Alma, corazón y vida.

Será como una moda pero que nunca pasará, será el despertar de un ser superior a todo lo anterior soñado y deseado, y sí, serán tus hijos quienes logren sacar de ti un tanto de lo mejor y a veces un poco de lo peor… será que nunca has querido como vas a querer a partir de ese preciso momento en que dejas de ser hija/o para pasar a ser madre o padre.

ALMA PARA DESEARTE

Porque el alma no entiende de razones ni argumentos; está programada para elaborar deseos interminables, sueños impensables e inquietudes propias de alguien que sólo sabe amar sin derecho a reclamación ni devolución. Alma para que se rompa en mil pedazos cada vez que vemos a nuestros hijos sufrir, y alma para acariciar el techo del cielo cada vez que nos emocionamos con ellos.

CORAZÓN PARA EDUCARTE

Porque educar forma un todo indivisible, una necesidad vital que permite acercar la conciencia del individuo a la identidad del grupo al que cada uno pertenece; pero cuidado, la suma de todos los grupos nunca será igual al “todos”, y es ahí donde la educación desempeña su papel social más admirable, porque cuando hablamos de relaciones hablamos de empatía, del lugar que el otro ocupa y del saber entender que todo lo que uno hace, tiene una consecuencia directa en la vida de los demás.

Y VIDA PARA SENTIRTE JUNTO A MI

Porque si el tiempo vuela, cuando la vida nos regala hijos, el tiempo se convierte en un aliado convicto, haciendo que nuestros hijos crezcan sin apenas pedirnos permiso, casi sin aviso previo, y cuando nos queremos detener es el tiempo quien no nos permite admirar nuestra mejor versión de nosotros mismos.

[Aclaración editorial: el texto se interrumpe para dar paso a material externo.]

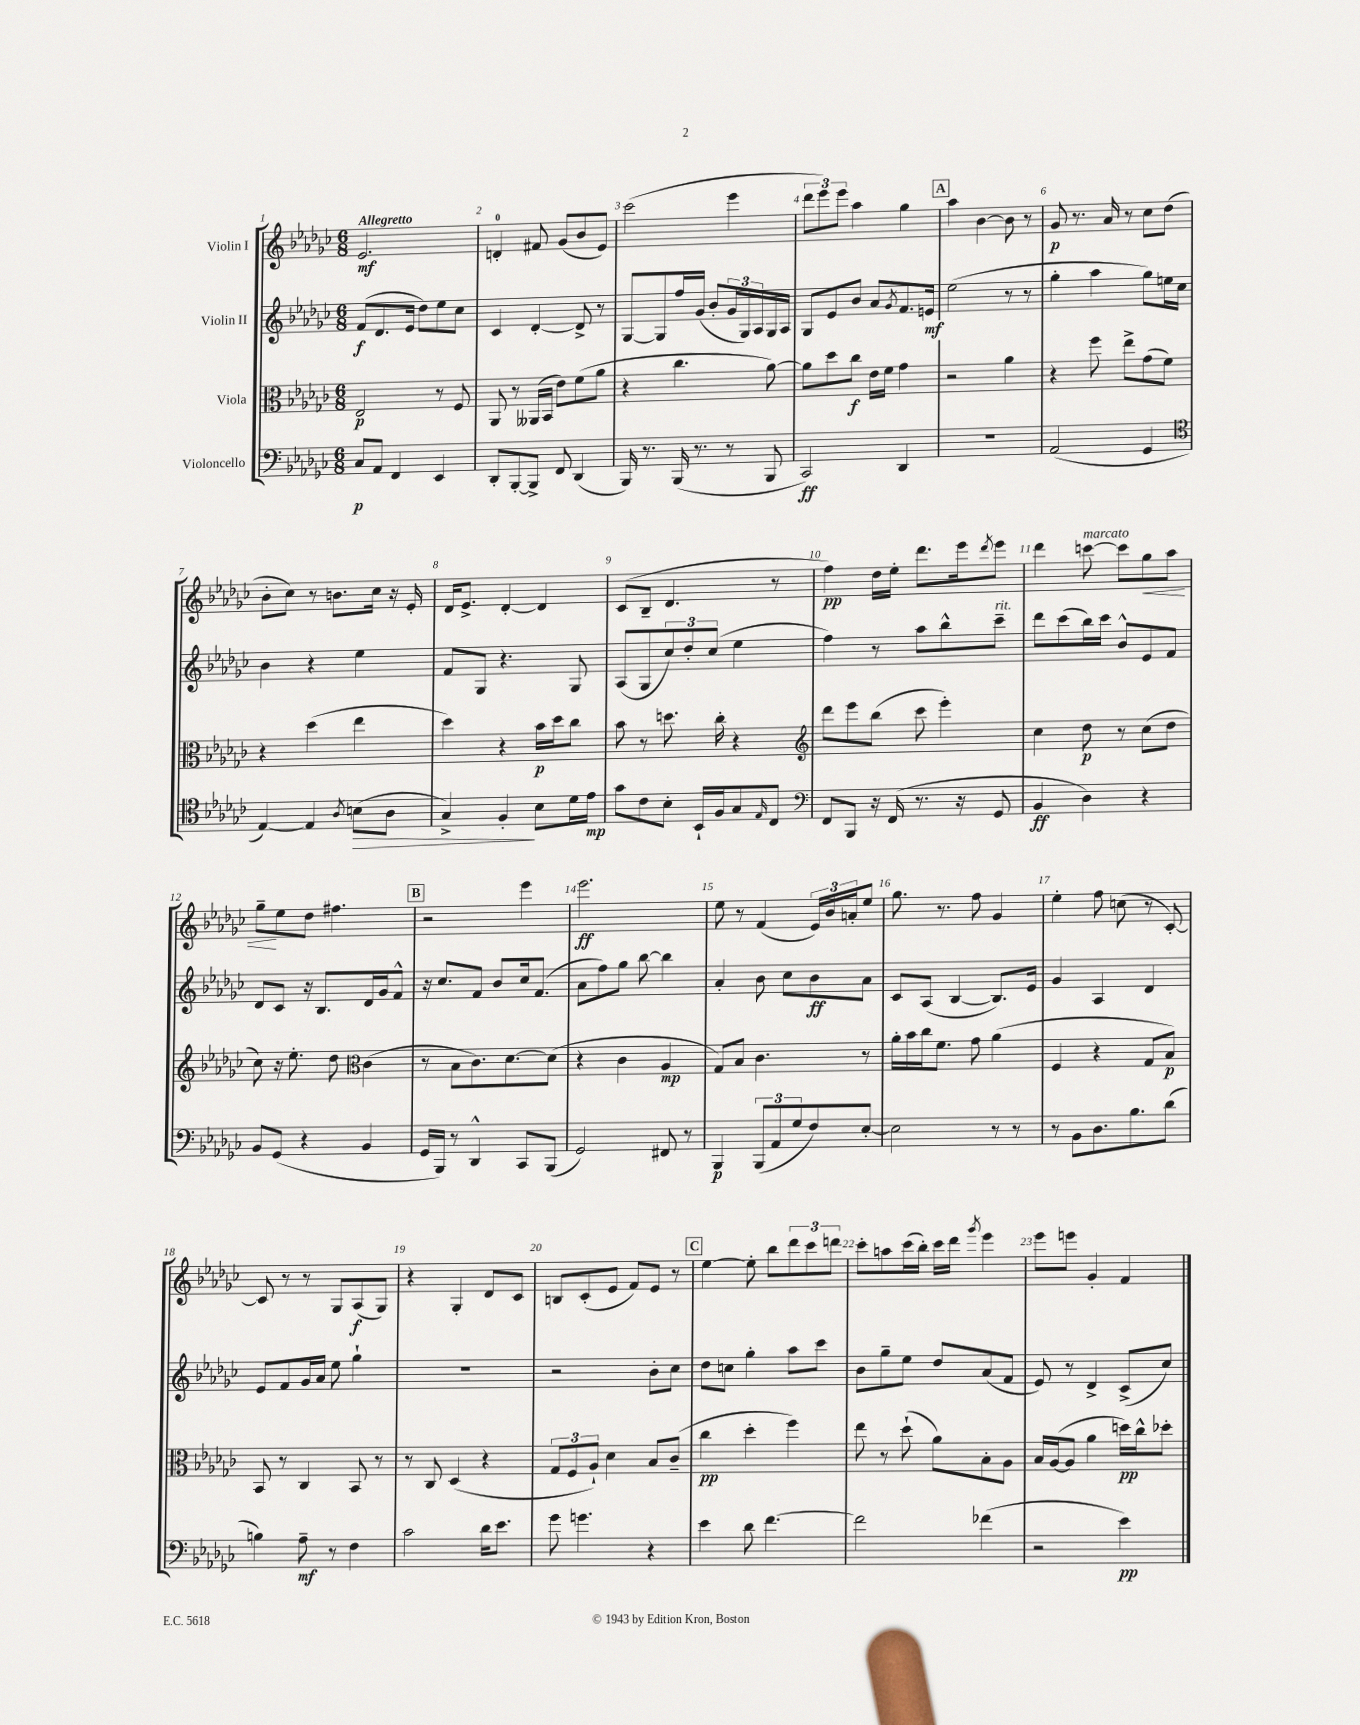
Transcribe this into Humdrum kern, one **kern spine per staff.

**kern	**dynam	**kern	**dynam	**kern	**dynam	**kern	**dynam
*part4	*part4	*part3	*part3	*part2	*part2	*part1	*part1
*staff4	*staff4	*staff3	*staff3	*staff2	*staff2	*staff1	*staff1
*I"Violoncello	*	*I"Viola	*	*I"Violin II	*	*I"Violin I	*
*clefF4	*	*clefC3	*	*clefG2	*	*clefG2	*
*k[b-e-a-d-g-c-]	*	*k[b-e-a-d-g-c-]	*	*k[b-e-a-d-g-c-]	*	*k[b-e-a-d-g-c-]	*
*M6/8	*	*M6/8	*	*M6/8	*	*M6/8	*
=1	=1	=1	=1	=1	=1	=1	=1
!	!	!	!	!	!	!LO:TX:a:B:t=Allegretto	!
8C-/L	p	2E-/	p	(8f/L	f	2.e-/	mf
8AA-/J	.	.	.	8.d-/	.	.	.
4FF/	.	.	.	.	.	.	.
.	.	.	.	16e-/Jk	.	.	.
.	.	.	.	8dd-\L)	.	.	.
4EE-/	.	8r	.	8ee-\	.	.	.
.	.	8F/	.	8cc-\J	.	.	.
=2	=2	=2	=2	=2	=2	=2	=2
8DD-'/L	.	8AA-/	.	4c-/	.	4dn'/	.
[8BBB-'/	.	8r	.	.	.	.	.
8BBB-^/J]	.	(16AA--X/LL	.	[4d-'/	.	8f#X/	.
.	.	16BB-/JJ	.	.	.	.	.
8FF/	.	8e-\L)	.	.	.	(8g-/L	.
(4DD-/	.	(8f\	.	8d-^/]	.	8b-/	.
.	.	8a-\J	.	8r	.	8e-/J)	.
=3	=3	=3	=3	=3	=3	=3	=3
16BBB-/)	.	4r	.	[8G-/L	.	(2ccc-\	.
8.r	.	.	.	.	.	.	.
.	.	.	.	8G-/]	.	.	.
(16BBB-/	.	4.cc-\	.	16ff/L	.	.	.
8.r	.	.	.	(16g-/JJ	.	.	.
.	.	.	.	8b-'/L	.	.	.
8r	.	.	.	24g-/L	.	4eee-\	.
.	.	.	.	24G-/)	.	.	.
.	.	.	.	24A-/	.	.	.
8BBB-/	.	[8a-\)	.	16G-/	.	.	.
.	.	.	.	16A-/JJ	.	.	.
=4	=4	=4	=4	=4	=4	=4	=4
2CC-/)	ff	8a-\L]	.	8G-/L	.	12ddd-\L	.
.	.	.	.	.	.	12eee-\)	.
.	.	8dd-\	.	8e-/	.	.	.
.	.	.	.	.	.	12eee-\J	.
.	.	8cc-\J	f	8b-/J	.	4aa-\	.
.	.	16e-\LL	.	8a-/L	.	.	.
.	.	16f\JJ	.	.	.	.	.
.	.	.	.	8qg-/	.	.	.
4DD-/	.	4g-\	.	8.f/	.	4gg-\	.
.	.	.	.	16en/Jk	mf	.	.
!!LO:REH:place=s1:t=A
=5	=5	=5	=5	=5	=5	=5	=5
2.r	.	2r	.	(2ee-\	.	4aa-\	.
.	.	.	.	.	.	[4b-\	.
.	.	4a-\	.	8r	.	8b-\]	.
.	.	.	.	8r	.	8r	.
=6	=6	=6	=6	=6	=6	=6	=6
(2AA-/	.	4r	.	4gg-'\	.	8g-/	p
.	.	.	.	.	.	8.r	.
.	.	8ff\	.	4aa-\	.	.	.
.	.	.	.	.	.	16a-/	.
.	.	8ee-^\L	.	.	.	8r	.
4GG-/	.	(8g-\	.	8gg-\L)	.	8cc-\L	.
.	.	8f\J)	.	16een\L	.	(8dd-\J	.
.	.	.	.	16cc-\JJ	.	.	.
!!LO:LB:g=z
=7	=7	=7	=7	=7	=7	=7	=7
*clefC4	*	*	*	*	*	*	*
[4E-/)	.	4r	.	4b-\	.	8b-'\L	.
.	.	.	.	.	.	8cc-\J)	.
4E-/]	.	(4dd-\	.	4r	.	8r	.
.	.	.	.	.	.	8.bn\L	.
8qA-/	.	.	.	.	.	.	.
!	!LO:HP:b	!	!	!	!	!	!
(8Bn\L	>	4ee-\	.	4ee-\	.	.	.
.	.	.	.	.	.	16cc-\Jk	.
8A-\J	.	.	.	.	.	16r	.
.	.	.	.	.	.	16e-'/	.
=8	=8	=8	=8	=8	=8	=8	=8
4G-^/)	.	4dd-\)	.	8f/L	.	16d-/KL	.
.	.	.	.	.	.	8.e-^/J	.
.	.	.	.	8G-/J	.	.	.
4F'/	.	4r	.	4.r	.	[4d-'/	.
8B-\L	]	16b-\LL	p	.	.	4d-/]	.
.	.	16dd-\J	.	.	.	.	.
16d-\L	.	8cc-\J	.	8G-/	.	.	.
16e-\JJ	mp	.	.	.	.	.	.
=9	=9	=9	=9	=9	=9	=9	=9
8g-\L	.	8b-\	.	(8A-/L	.	(8c-/L	.
8c-\	.	8r	.	8G-/	.	8B-~/J	.
8B-'\J	.	8.ddn\	.	12cc-/)	.	4.d-/	.
.	.	.	.	12dd-'/	.	.	.
16BB-`/LL	.	.	.	.	.	.	.
.	.	.	.	(12cc-/J	.	.	.
16F/J	.	16cc-'\	.	.	.	.	.
8G-/	.	4r	.	4ee-\	.	.	.
16qqE-/	.	.	.	.	.	.	.
8C-/J	.	.	.	.	.	8r	.
=10	=10	=10	=10	=10	=10	=10	=10
*clefF4	*	*clefG2	*	*	*	*	*
8FF/L	.	8ddd-\L	.	4ff\)	.	4ff\)	pp
8BBB-/J	.	8eee-\	.	.	.	.	.
16r	.	(8bb-\J	.	8r	.	16dd-\LL	.
(16FF/	.	.	.	.	.	16ee-'\JJ	.
8.r	.	8ccc-\	.	8aa-\L	.	8.ddd-\L	.
.	.	4eee-'\)	.	8bb-^^\	.	.	.
16r	.	.	.	.	.	16eee-\k	.
.	.	.	.	.	.	8qddd-/	.
!	!	!	!	!LO:TX:a:i:t=rit.	!	!	!
8GG-/	.	.	.	8ccc-~\J	.	8eee-\J	.
=11	=11	=11	=11	=11	=11	=11	=11
4BB-/	ff	4cc-\	.	8ddd-\L	.	4ddd-\	.
.	.	.	.	(8ccc-\	.	.	.
!	!	!	!	!	!	!LO:TX:a:i:t=marcato	!
4D-\)	.	8dd-\	p	16bb-\L)	.	[8cccn\	.
.	.	.	.	16ccc-\JJ	.	.	.
.	.	8r	.	8b-^^/L	.	8ccc\L]	.
!	!	!	!	!	!	!	!LO:HP:b
4r	.	(8cc-\L	.	8e-/	.	8gg-\	<
.	.	8dd-\J	.	8f/J	.	8aa-\J	.
!!LO:LB:g=z
=12	=12	=12	=12	=12	=12	=12	=12
8BB-/L	.	8cc-\)	.	8d-/L	.	8gg-~\L	.
(8GG-/J	.	16r	.	8c-/J	.	8ee-\	[
.	.	8.ee-'\	.	.	.	.	.
4r	.	.	.	16r	.	8dd-\J	.
.	.	.	.	8.B-/L	.	.	.
.	.	8dd-\	.	.	.	4.ff#X\	.
*	*	*clefC3	*	*	*	*	*
4BB-/	.	(4c-\	.	16d-/L	.	.	.
.	.	.	.	16g-/J	.	.	.
.	.	.	.	8f^^/J	.	.	.
!!LO:REH:place=s1:t=B
=13	=13	=13	=13	=13	=13	=13	=13
16GG-/LL	.	8r	.	16r	.	2r	.
16BBB-/JJ)	.	.	.	8.cc-/L	.	.	.
8r	.	8B-\L	.	.	.	.	.
4DD-^^/	.	8.c-\)	.	8f/J	.	.	.
.	.	.	.	8b-/L	.	.	.
.	.	[8.d-\	.	.	.	.	.
8CC-/L	.	.	.	16cc-/k	.	4eee-\	.
.	.	.	.	(8.f/J	.	.	.
(8BBB-/J	.	(8d-\J]	.	.	.	.	.
=14	=14	=14	=14	=14	=14	=14	=14
2GG-/)	.	4r	.	8a-\L	.	2.eee-\	ff
.	.	.	.	8ff\)	.	.	.
.	.	4c-\	.	8gg-\J	.	.	.
.	.	.	.	[8bb-\	.	.	.
8FF#X/	.	4A-/	mp	4bb-\]	.	.	.
8r	.	.	.	.	.	.	.
=15	=15	=15	=15	=15	=15	=15	=15
4BBB-/	p	8G-/L)	.	4a-'/	.	8ee-\	.
.	.	8B-/J	.	.	.	8r	.
(12BBB-/L	.	4.c-\	.	8b-\	.	(4f/	.
12AA-/	.	.	.	.	.	.	.
.	.	.	.	8cc-\L	.	.	.
12G-/	.	.	.	.	.	.	.
8F/)	.	.	.	8b-\	ff	24e-/LL)	.
.	.	.	.	.	.	24b-/	.
.	.	.	.	.	.	24an'/J	.
[8E-'/J	.	8r	.	8a-\J	.	8ee-/J	.
=16	=16	=16	=16	=16	=16	=16	=16
2E-\]	.	16a-'\LL	.	8c-/L	.	8.gg-\	.
.	.	16b-\	.	.	.	.	.
.	.	16cc-\J	.	(8A-/J	.	.	.
.	.	8.f\J	.	.	.	8.r	.
.	.	.	.	[4B-/	.	.	.
.	.	8g-\	.	.	.	8ff\	.
8r	.	(4a-\	.	8.B-/L])	.	4g-/	.
8r	.	.	.	.	.	.	.
.	.	.	.	16e-/Jk	.	.	.
=17	=17	=17	=17	=17	=17	=17	=17
8r	.	4F/	.	4g-/	.	4ee-'\	.
8BB-\L	.	.	.	.	.	.	.
8.D-\	.	4r	.	4A-/	.	8ff\	.
.	.	.	.	.	.	(8ccn\	.
8.B-\	.	.	.	.	.	.	.
.	.	8G-/L	.	4d-/	.	8r	.
(8d-\J	.	8B-/J)	p	.	.	[8c-'/)	.
!!LO:LB:g=z
=18	=18	=18	=18	=18	=18	=18	=18
4Bn\)	.	8BB-/	.	8e-/L	.	8c-/]	.
.	.	8r	.	8f/	.	8r	.
8A-~\	mf	4C-/	.	16g-/L	.	8r	.
.	.	.	.	16a-/JJ	.	.	.
8r	.	.	.	8ee-\	.	8G-/L	.
4F\	.	8BB-/	.	4gg-`\	.	(8A-/	f
.	.	8r	.	.	.	8G-/J)	.
=19	=19	=19	=19	=19	=19	=19	=19
2c-\	.	8r	.	2.r	.	4r	.
.	.	8C-/	.	.	.	.	.
.	.	(4D-/	.	.	.	4G-'/	.
16d-\KL	.	4r	.	.	.	8d-/L	.
8.e-\J	.	.	.	.	.	.	.
.	.	.	.	.	.	8c-/J	.
=20	=20	=20	=20	=20	=20	=20	=20
8g-\	.	12G-/L	.	2r	.	8Bn/L	.
.	.	12F/	.	.	.	.	.
4.gn\	.	.	.	.	.	(8c-'/	.
.	.	12A-`/J)	.	.	.	.	.
.	.	4d-\	.	.	.	8e-/J	.
.	.	.	.	.	.	8f/L)	.
4r	.	8B-/L	.	8b-'\L	.	8e-/J	.
.	.	(8c-~/J	.	8cc-\J	.	8r	.
!!LO:REH:place=s1:t=C
=21	=21	=21	=21	=21	=21	=21	=21
4e-\	.	4cc-\	pp	8dd-\L	.	[4ee-\	.
.	.	.	.	8ccn\J	.	.	.
8d-\	.	4dd-'\	.	4gg-'\	.	8ee-'\]	.
[4.f\	.	.	.	.	.	8bb-\L	.
.	.	4ff\)	.	8aa-\L	.	12ddd-\	.
.	.	.	.	.	.	12ccc-\	.
.	.	.	.	8ccc-\J	.	.	.
.	.	.	.	.	.	12dddn\J	.
=22	=22	=22	=22	=22	=22	=22	=22
2f\]	.	8ee-\	.	8b-\L	.	8ccc-'\L	.
.	.	8r	.	8gg-~\	.	8aan\	.
.	.	(8dd-`\	.	8ee-\J	.	(16ccc-\L	.
.	.	.	.	.	.	16bb-'\JJ)	.
.	.	8a-\L)	.	8dd-/L	.	16ccc-\LL	.
.	.	.	.	.	.	16ddd-\JJ	.
.	.	.	.	.	.	8qggg-/	.
(4f-X\	.	8B-'\	.	(8a-/	.	4eee-\	.
.	.	8A-\J	.	8f/J	.	.	.
=23	=23	=23	=23	=23	=23	=23	=23
2r	.	16B-/LL	.	8e-/)	.	8eee-\L	.
.	.	([16A-/J	.	.	.	.	.
.	.	8A-/J]	.	8r	.	8eeen\J	.
.	.	4a-\	.	4d-^/	.	4g-'/	.
4e-\)	pp	16ddn\LL)	pp	(8c-^/L	.	4f/	.
.	.	16cc-^^\J	.	.	.	.	.
.	.	8dd-X'\J	.	8cc-/J)	.	.	.
==	==	==	==	==	==	==	==
*-	*-	*-	*-	*-	*-	*-	*-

Vida para disfrutarla juntos, para ir guardando en nuestra colección de recuerdos todo lo maravilloso que nos da la experiencia de sabernos queridos como madres y padres.

Quiérete mucho, quiérelos mucho, pero quiere bien, por lo que más quieras.

No es magia, es educación.

Luis Aretio

4 comentarios en “Alma, corazón y vida.”

  1. Era una canción de amor, creo que de Antonio Machin: Alma corazón y vida y nada mas. Alma para conquistarte, corazón para quererte y vida para vividla junto a ti!!!. Realmente el germen de una familia, que se hace extensiva, como nos dice Luis Aretio a todos los hijos. La base de la educación es el cariño del corazón. Todos los padres pueden decir que quieren a sus hijos, pero a veces hay cariños que matan. y a pesar del cariño, este solo no basta, hace falta, cabeza, alma, vivir la vida con los hijos, que estos se den cuenta que los padres viven la vida, vibran, con sus amigos, participan, con los otros padres, cuentan sus cosas, son personas ellos mismos, piensan y reflexionan y no hacen las cosas mecanicamente, porque siempre han sido así, porque las han aprendido cuando ellos eran hijos, y …..ahora no saben ser padres, porque ser padres es dificil, hay que improvisar, hay que aprender a equivocarse, darse cuenta que nos estamos equivocando, tener la posibilidad de rectificar, de hacer las cosas de otra manera….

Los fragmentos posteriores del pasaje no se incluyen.